(Credits: Alamy)
Led Zeppelin’s Jimmy Page instantly springs to mind when considering the electric guitar. His brand of music expresses the possible power of the instrument, but initially, Page learned to play on the acoustic. However, that changed when he discovered one artist who blew his mind and thrillingly expanded his horizons.
Page never set out to find the guitar, but it found him. When his family moved into a new home, the previous owner left behind an unwanted guitar. Although he’d never previously played the instrument, this fortuitous moment proved a turning point in his life.
The musician once said of the “intervention” from above: “It’s like, whether I wanted to be a musician or not, I was going to be one. But yes, I was fascinated by the whole process of being enveloped by sound and being part of it. And also, being in a choir, there’s the whole ambience of it. It’s funny how I was picking it up as a kid. And once it came to the point of hearing rock’ n’ roll coming from America, it was just a youth explosion of music.”
For a while, Page remained focused on the acoustic guitar, and like many kids in the 1950s, he was inspired by skiffle icon Lonnie Donegan. Naturally, as he grew older and got exposed to more sounds, his tastes changed with the discovery of Buddy Holly, leading him to pick up an electric guitar.
While Page had heard the instrument on records before, it wasn’t until he saw a Buddy Holly album cover on which the musician was holding an electric guitar that Page first laid his eyes on.
The Led Zeppelin founder recalled: “On the cover of his album, he was cradling this thing. The whole design of it was so avant-garde, basically. I hadn’t seen anything that looked like this. So it was just absolutely phenomenal to actually see a Stratocaster for the first time. And, as I say, he’s cradling it.”

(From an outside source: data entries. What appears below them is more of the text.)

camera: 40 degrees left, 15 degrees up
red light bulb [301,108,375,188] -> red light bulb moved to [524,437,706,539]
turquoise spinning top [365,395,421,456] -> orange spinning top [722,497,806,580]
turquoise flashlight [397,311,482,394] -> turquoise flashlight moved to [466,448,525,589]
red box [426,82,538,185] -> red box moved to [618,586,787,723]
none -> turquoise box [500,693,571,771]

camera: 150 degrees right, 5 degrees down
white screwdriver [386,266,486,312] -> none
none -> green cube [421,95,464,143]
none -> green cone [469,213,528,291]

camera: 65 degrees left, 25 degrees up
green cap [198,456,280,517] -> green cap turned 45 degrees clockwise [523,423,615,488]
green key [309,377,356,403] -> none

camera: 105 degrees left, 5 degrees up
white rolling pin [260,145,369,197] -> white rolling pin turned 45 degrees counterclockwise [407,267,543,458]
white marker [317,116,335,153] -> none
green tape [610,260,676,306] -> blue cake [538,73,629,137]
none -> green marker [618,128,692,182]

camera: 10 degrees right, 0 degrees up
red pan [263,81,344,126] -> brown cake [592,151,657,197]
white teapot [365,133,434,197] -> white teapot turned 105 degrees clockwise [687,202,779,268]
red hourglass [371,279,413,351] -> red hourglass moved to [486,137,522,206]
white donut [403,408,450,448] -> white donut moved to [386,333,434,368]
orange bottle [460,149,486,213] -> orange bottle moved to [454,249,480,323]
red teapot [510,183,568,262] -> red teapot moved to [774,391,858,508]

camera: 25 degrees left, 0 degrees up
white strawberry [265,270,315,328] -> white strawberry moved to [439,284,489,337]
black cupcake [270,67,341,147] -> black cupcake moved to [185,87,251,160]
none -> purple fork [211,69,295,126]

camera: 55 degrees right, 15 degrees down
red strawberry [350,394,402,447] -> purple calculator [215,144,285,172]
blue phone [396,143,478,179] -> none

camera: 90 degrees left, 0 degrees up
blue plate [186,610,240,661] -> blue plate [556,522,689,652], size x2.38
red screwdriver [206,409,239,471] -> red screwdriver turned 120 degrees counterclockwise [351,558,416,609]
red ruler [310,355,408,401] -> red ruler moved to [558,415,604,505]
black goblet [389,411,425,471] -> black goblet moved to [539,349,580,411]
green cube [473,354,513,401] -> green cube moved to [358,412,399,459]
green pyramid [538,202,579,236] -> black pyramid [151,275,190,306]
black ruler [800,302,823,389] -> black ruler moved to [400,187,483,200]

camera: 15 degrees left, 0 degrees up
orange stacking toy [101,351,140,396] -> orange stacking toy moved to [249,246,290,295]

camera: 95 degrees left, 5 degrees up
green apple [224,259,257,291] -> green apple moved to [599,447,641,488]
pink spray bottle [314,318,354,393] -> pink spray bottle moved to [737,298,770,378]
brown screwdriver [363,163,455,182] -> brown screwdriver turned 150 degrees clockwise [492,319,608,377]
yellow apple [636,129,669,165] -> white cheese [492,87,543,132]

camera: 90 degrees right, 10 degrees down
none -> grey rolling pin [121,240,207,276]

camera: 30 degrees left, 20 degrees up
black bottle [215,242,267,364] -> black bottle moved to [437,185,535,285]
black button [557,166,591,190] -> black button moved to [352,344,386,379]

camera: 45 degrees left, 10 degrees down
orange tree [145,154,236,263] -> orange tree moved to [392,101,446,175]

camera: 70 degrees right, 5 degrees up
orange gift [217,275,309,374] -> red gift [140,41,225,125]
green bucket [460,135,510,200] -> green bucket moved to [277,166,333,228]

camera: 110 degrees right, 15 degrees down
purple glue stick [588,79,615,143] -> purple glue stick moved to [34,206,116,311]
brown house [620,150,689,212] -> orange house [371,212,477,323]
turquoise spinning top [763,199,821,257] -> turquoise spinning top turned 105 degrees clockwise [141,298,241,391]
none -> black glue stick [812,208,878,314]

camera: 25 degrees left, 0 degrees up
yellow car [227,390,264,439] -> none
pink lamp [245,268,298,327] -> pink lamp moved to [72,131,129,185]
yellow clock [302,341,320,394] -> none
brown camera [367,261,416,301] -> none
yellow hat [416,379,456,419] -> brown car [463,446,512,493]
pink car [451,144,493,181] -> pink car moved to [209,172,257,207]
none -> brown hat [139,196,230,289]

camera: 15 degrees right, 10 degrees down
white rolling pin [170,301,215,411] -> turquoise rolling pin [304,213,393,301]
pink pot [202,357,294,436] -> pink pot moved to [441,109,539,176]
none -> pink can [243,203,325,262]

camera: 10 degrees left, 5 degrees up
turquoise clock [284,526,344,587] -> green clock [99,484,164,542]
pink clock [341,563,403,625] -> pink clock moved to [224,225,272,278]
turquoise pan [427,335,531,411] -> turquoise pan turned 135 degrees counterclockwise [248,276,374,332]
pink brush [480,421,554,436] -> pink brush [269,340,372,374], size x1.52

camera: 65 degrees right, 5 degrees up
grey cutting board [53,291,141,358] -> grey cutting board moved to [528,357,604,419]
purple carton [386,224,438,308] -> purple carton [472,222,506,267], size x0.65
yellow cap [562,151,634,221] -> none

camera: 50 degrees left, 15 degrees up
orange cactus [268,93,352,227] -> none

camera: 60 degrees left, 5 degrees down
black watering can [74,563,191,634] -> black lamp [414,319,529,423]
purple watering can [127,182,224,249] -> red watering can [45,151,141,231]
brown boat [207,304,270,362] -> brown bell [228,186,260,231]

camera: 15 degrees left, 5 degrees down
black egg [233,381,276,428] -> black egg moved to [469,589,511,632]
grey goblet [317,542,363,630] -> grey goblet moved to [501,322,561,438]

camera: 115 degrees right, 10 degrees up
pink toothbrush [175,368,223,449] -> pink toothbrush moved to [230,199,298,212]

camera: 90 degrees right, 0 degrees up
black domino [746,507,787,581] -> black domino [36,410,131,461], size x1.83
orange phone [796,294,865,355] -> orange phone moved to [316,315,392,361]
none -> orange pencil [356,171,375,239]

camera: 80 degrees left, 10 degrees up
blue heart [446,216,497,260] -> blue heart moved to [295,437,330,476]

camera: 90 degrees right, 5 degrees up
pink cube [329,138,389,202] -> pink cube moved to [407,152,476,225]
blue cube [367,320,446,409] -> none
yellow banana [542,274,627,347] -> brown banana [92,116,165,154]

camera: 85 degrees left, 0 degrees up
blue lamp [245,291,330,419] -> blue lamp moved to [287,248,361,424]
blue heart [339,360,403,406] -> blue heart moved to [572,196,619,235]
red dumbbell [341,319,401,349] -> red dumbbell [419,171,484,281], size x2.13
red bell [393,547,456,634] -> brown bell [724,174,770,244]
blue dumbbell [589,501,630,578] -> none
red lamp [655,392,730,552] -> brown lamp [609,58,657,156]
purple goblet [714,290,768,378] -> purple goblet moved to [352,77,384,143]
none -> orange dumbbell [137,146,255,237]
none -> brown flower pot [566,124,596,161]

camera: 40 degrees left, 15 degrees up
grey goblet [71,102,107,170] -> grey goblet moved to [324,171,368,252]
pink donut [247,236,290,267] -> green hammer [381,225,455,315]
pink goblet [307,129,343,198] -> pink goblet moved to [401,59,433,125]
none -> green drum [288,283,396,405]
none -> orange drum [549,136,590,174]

After finally seeing an image of an electric guitar, Page was desperate to get his hands on one. The next step was imitating Buddy Holly on the electric guitar, which was a crucial part of Page’s development as a musician and worked as a solid entry point as he continued to advance his ability.
In the book Led Zeppelin: The Biography, Page remembered: “Solos which affected me could send a shiver up my spine and I’d spend hours, and in some cases days, trying to get them [down]. The first ones were Buddy Holly chord solos, like ‘Peggy Sue’, but the next step was definitely James Burton on Ricky Nelson records, which was when it started to get difficult.”
Although Page quickly moved on to trying to copy more technically astute players than Buddy Holly, he remains gratuitous for the impact the late musician’s work had on his life. After all, he was the man who introduced him to the electric guitar, which changed Page’s life forever.